The problem: According to the biography of Kurt Jahn, where and when was he captured?

= Kurt Jahn =

German general (1892–1966)

General Kurt Jahn, aka Curt Jahn, (February 16, 1892 – November 7, 1966) was a German Army general and commander in Lombardy, Italy during World War II. Born in Schmalkalden, Germany, he was captured west of Milan on 1 May 1945 and interned in Britain as a prisoner of war until May 1948.

Jahn had also been a member of the Baltische Landeswehr during the Latvian War of Independence.

Jahn died in Coburg on 7 November 1966.

==Awards and decorations==
- German Cross in Gold (18 June 1942)
- Iron Cross of 1914, 1st and 2nd Class
- Clasp to the Iron Cross, 1st and 2nd Class
- Order of the Zähringer Lion, Knight 2nd Class with Swords (Baden)
- Saxe-Ernestine House Order, Knight 2nd Class with Swords
- Honour Cross of the World War 1914/1918
- Wehrmacht Long Service Award, 1st Class (25-year Service Cross) and 3rd Class (12-year Service Medal)

Entries supplied:
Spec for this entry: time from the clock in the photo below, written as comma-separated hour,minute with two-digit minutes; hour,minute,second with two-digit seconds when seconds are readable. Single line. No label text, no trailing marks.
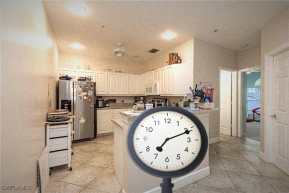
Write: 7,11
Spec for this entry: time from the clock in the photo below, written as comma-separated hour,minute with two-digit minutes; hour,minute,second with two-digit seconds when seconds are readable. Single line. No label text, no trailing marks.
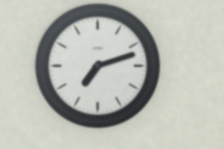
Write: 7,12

==

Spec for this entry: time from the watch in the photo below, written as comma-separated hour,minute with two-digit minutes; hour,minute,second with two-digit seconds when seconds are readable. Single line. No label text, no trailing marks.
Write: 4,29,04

Solution to this exercise: He was captured west of Milan on 1 May 1945.